Em entrevista, Gilsinho Lopes confirmou a versão divulgada no site da Assembleia. Há cheiro de pizza no ar? Não, disse o deputado. E pressão sobre os parlamentares vindo do governo e do MPES? Também não, afirma. Então, o por quê do adiamento da conclusão do relatório? As respostas feitas pela CPI, que chegaram e precisavam ser analisadas.
Único dos deputados membros da CPI do Pó Preto considerado independente do governo, Gilsinho Lopes faz aposta em um relatório competente, que atenda aos anseios da sociedade. Os moradores não aguentam mais o pó preto, as doenças que provoca e os prejuízos econômicos que sofrem. Traduzindo, se os parlamentares não cumprirem suas responsabilidades, perdem credibilidade.
Desde o início, face o processo de sua criação, a CPI do Pó Preto foi apontada como “chapa branca”, como é conhecida uma CPI que atue em defesa do governo. No caso, o objetivo seria blindar o governador Paulo Hartung (PMDB) de críticas por ter licenciado a 8ª usina da Vale no Planalto de Carapina, quando os moradores da Grande Vitória já não aguentavam mais a poluição do ar.
A CPI é formada pelo deputado Rafael Favatto (PEN), presidente; Erick Musso (PP), vice-presidente; e Dary Pagung (PRP), relator. Tem como membros efetivos Euclério Sampaio (PDT) e Gilsinho Lopes (PR).
Dilemas
Os deputados trabalham com uma espada sobre suas cabeças. A CPI do Pó Preto da Câmara de Vitória produziu antes o seu relatório, com denúncias consideradas contundentes. Apontou a omissão do MPES em fiscalizar as empresas e inclusive por facilitar a Vale no licenciamento de sua oitava usina. Também, em tradução livre, disse que o Instituto Estadual de Meio Ambiente (Iema) não serve para nada. Ou melhor, é facilitador para as poluidoras Vale, ArcelorMittal e Samarco.
A posição avançada da CPI municipal não pode ser assegurada se um relatório contundente não for produzida pela CPI da Ales. Mas quais seriam os seus termos? Como seriam as cobranças?
O advogado Nelson Aguiar, que se fez estudioso da poluição do ar, acompanha atentamente o desenrolar da CPI do Pó Preto. Disse estar informado de que há empenho do MPES para que a CPI do Pó Preto não cobre, pesadamente, do órgão. Foi o promotor Marcelo Lemos, que é responsável pela área ambiental, que se omitiu em atender as exigências da sociedade civil para cobrar, na Justiça, que a Vale fosse responsabilizada pelos seus crimes ambientais.

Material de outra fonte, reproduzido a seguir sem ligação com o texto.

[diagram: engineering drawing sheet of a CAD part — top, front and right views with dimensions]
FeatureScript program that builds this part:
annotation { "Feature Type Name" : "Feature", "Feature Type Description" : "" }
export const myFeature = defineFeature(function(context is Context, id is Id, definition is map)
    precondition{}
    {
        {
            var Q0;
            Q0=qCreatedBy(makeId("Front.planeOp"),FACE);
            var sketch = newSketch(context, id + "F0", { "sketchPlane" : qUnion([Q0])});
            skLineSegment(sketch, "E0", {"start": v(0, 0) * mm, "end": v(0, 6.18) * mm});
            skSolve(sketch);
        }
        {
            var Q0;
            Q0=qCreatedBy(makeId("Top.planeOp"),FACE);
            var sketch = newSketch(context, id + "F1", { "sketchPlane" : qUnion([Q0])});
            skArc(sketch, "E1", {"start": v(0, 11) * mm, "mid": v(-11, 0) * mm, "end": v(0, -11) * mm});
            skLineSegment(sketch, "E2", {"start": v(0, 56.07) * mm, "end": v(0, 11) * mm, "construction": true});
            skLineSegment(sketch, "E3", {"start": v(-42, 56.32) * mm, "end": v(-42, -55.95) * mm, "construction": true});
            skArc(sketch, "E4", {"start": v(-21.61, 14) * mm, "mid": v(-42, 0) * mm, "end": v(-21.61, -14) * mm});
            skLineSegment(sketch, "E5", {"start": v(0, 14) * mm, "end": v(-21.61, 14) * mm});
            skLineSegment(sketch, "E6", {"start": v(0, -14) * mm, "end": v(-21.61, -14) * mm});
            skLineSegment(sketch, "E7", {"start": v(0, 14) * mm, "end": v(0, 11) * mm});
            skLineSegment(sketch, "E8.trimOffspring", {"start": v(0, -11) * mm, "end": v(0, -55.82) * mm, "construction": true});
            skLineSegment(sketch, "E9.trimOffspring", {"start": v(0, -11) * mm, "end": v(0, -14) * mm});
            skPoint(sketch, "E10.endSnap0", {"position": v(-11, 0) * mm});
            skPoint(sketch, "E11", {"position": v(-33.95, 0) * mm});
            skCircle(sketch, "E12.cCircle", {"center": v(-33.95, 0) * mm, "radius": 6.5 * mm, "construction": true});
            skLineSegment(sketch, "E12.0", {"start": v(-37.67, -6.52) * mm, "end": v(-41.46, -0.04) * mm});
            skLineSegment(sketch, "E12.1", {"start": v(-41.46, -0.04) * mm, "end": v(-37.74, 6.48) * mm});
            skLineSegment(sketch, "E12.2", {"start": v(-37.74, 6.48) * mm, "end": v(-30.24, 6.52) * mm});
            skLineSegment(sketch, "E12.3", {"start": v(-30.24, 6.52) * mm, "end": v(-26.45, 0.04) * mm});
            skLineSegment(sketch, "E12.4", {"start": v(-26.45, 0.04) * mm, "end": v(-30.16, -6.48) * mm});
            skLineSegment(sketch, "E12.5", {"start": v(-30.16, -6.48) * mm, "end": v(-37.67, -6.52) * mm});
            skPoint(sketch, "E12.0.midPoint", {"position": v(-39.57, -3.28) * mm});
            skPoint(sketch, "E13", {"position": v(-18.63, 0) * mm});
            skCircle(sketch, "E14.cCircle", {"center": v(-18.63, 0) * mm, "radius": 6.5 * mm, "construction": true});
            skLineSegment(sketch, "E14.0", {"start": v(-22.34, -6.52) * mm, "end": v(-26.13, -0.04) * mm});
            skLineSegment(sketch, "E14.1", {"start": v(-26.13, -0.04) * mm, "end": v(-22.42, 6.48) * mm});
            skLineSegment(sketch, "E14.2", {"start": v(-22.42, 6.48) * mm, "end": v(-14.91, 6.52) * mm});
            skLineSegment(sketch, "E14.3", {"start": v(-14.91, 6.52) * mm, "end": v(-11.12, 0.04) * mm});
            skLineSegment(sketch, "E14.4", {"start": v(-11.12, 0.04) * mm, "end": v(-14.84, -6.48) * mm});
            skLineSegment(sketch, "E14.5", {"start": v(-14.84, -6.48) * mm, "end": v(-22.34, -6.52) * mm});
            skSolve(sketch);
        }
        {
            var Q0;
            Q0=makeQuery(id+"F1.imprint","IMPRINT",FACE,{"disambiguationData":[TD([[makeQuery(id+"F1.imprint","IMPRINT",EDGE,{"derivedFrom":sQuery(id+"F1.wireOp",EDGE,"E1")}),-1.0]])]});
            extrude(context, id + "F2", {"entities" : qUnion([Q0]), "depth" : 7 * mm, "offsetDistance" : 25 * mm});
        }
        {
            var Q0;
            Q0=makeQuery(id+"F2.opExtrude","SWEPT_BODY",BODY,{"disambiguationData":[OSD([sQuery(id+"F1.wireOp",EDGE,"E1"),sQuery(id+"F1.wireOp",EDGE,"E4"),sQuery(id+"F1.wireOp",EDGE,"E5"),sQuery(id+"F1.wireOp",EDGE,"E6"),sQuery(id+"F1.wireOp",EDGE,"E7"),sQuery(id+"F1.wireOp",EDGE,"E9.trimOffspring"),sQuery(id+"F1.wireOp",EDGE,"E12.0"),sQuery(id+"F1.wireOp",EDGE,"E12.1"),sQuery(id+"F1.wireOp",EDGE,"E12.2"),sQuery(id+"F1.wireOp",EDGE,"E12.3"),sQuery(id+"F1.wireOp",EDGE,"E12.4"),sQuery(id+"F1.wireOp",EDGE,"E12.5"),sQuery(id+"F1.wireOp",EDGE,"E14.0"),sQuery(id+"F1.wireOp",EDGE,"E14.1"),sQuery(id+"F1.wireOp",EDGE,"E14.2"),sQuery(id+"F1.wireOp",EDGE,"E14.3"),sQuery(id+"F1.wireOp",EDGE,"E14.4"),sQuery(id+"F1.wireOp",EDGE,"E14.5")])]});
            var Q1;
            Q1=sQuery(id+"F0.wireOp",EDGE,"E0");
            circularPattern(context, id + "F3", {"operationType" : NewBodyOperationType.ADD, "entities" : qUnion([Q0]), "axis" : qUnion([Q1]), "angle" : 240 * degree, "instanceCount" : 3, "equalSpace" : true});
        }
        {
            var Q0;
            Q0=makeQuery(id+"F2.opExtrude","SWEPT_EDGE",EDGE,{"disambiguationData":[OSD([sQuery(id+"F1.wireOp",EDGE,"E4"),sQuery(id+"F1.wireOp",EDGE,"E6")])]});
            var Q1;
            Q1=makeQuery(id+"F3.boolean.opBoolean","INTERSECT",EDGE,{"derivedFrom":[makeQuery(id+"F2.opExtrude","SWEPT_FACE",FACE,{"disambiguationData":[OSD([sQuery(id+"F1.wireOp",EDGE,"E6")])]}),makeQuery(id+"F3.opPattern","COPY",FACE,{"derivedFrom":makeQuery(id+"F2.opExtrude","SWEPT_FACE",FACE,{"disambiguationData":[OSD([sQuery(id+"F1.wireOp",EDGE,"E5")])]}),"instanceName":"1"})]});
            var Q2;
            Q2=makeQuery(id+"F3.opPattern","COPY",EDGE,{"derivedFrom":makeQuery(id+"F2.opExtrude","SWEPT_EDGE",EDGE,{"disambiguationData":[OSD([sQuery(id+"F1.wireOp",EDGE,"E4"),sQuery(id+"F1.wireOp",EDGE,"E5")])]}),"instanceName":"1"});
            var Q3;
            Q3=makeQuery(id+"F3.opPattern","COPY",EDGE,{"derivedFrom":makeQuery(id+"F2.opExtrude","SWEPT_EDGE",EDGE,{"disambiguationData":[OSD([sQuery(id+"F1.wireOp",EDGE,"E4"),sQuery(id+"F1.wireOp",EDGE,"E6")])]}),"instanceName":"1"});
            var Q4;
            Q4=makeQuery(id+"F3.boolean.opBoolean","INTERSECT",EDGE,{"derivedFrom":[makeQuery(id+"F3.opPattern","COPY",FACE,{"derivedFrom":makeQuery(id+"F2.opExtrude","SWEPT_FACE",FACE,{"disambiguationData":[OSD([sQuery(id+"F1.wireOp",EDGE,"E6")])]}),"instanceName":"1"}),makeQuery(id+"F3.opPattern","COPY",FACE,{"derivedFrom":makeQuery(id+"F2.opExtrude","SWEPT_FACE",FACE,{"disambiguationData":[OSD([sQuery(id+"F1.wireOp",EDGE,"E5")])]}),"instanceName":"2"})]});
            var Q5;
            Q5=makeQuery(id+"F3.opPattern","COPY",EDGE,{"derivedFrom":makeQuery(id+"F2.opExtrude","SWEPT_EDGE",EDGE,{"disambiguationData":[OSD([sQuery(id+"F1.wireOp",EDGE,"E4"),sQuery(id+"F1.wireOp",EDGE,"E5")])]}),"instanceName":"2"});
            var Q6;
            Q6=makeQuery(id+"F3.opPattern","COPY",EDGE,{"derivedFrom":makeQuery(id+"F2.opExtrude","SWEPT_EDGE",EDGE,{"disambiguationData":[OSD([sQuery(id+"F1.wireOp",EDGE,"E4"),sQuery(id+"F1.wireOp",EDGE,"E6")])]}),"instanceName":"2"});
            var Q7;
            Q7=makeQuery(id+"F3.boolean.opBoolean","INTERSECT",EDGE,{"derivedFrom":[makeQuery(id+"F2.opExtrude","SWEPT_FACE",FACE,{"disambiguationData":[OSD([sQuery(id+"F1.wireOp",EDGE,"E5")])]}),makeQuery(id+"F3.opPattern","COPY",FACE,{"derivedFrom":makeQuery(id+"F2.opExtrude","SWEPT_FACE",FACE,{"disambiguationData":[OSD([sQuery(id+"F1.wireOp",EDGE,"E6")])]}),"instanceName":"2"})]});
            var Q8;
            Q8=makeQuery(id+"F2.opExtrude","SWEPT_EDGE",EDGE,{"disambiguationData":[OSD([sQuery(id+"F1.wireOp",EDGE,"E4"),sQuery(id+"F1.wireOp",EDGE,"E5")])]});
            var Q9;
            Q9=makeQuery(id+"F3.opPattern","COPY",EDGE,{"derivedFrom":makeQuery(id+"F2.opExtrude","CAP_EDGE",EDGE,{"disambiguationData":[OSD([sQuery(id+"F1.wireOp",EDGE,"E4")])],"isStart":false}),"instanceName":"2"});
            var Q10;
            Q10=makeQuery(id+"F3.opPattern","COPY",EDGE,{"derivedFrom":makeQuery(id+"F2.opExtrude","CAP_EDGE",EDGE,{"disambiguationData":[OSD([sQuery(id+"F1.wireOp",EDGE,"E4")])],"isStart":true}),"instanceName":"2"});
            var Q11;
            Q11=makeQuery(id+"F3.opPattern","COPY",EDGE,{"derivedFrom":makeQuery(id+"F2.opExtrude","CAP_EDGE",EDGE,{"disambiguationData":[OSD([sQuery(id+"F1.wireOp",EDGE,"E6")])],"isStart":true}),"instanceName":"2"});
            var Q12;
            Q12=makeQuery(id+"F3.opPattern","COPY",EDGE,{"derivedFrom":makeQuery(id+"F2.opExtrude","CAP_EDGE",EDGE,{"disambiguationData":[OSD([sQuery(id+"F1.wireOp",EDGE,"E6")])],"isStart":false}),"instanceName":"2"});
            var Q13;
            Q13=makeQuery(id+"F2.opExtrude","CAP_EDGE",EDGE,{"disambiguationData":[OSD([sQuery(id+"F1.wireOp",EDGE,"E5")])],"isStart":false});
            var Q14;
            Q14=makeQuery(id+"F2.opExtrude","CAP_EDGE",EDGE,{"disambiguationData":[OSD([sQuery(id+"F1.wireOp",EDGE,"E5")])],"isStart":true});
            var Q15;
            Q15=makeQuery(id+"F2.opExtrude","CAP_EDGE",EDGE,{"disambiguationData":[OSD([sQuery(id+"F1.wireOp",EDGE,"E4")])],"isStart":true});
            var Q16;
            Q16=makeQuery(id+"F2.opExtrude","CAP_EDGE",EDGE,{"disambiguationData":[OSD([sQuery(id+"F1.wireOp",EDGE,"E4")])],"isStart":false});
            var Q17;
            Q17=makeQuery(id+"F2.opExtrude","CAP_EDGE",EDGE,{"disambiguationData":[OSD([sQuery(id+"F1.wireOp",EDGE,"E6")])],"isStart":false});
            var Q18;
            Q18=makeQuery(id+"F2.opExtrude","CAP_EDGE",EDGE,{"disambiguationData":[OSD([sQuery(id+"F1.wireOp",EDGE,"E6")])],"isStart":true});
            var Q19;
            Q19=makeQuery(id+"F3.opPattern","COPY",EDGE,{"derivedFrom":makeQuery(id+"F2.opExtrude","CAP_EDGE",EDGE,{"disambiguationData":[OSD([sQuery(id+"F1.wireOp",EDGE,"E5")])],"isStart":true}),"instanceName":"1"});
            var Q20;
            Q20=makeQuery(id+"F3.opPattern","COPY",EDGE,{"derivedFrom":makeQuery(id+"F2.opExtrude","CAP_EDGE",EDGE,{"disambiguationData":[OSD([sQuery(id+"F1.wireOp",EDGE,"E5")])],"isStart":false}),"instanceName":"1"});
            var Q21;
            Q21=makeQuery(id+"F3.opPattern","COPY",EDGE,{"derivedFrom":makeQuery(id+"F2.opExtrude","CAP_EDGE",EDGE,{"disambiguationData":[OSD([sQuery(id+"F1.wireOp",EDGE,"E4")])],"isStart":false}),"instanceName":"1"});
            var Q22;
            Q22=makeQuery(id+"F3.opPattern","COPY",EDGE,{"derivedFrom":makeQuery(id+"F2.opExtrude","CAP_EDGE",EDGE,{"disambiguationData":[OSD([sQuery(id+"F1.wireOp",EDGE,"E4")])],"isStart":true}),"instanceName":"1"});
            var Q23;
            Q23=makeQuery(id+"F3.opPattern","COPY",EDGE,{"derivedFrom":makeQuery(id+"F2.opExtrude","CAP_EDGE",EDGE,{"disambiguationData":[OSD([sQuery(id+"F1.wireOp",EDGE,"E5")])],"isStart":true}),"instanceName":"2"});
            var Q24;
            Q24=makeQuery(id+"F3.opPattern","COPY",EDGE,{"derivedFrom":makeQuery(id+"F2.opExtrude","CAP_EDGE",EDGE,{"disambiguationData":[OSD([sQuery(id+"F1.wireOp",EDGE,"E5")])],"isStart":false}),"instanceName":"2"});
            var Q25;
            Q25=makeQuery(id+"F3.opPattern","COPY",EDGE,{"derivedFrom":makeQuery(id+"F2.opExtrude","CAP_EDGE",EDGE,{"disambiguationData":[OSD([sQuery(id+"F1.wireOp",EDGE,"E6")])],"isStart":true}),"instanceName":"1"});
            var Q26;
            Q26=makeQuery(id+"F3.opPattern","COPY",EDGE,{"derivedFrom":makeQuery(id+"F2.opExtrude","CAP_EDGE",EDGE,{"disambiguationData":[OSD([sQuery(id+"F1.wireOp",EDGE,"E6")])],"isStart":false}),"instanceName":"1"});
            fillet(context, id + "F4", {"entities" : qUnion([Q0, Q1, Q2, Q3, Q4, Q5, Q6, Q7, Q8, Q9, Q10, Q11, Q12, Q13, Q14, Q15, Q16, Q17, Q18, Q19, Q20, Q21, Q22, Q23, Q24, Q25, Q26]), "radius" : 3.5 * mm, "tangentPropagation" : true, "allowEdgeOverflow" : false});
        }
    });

Pior, o MPES acabou fiador do acordo que levou às condições que permitiram o licenciamento da oitava usina da Vale, quando assinou um Termo de Compromisso Ambiental (TCA) – e não um Termo de Ajustamento de Conduta (TAC) – pela empresa. O TCA de nada serve juridicamente neste caso. Se aplica em outras situações, em acordo sobre débitos entre pessoas, cita o advogado.
Era tudo que o governo precisava para licenciar a oitava usina, mesmo contrariando manifestação expressa da população em audiências públicas. Com isso, o governador Paulo Hartung estava em condições de pagar sua conta com a empresa, que financiou com R$ 1 milhão uma de suas campanhas eleitorais, o que faz sistematicamente em eleições.
Nelson Aguiar critica o MPES, assinalando que o seu representante tem de sair “com a cabeça no meio das pernas” nas discussões sobre questões ambientais. Ele disse que foi informado de que há uma divisão na CPI, que debate ainda se denunciará criminalmente a Vale pelos danos à saúde e ao ambiente com os poluentes que emite. E se dá clareza sobre a omissão do MPES em relação a seus deveres em relação ao ambiente e à saúde, o que aponta ainda para um outro setor do Ministério Público, que deveria agir juntamente com a área ambiental, e não o faz.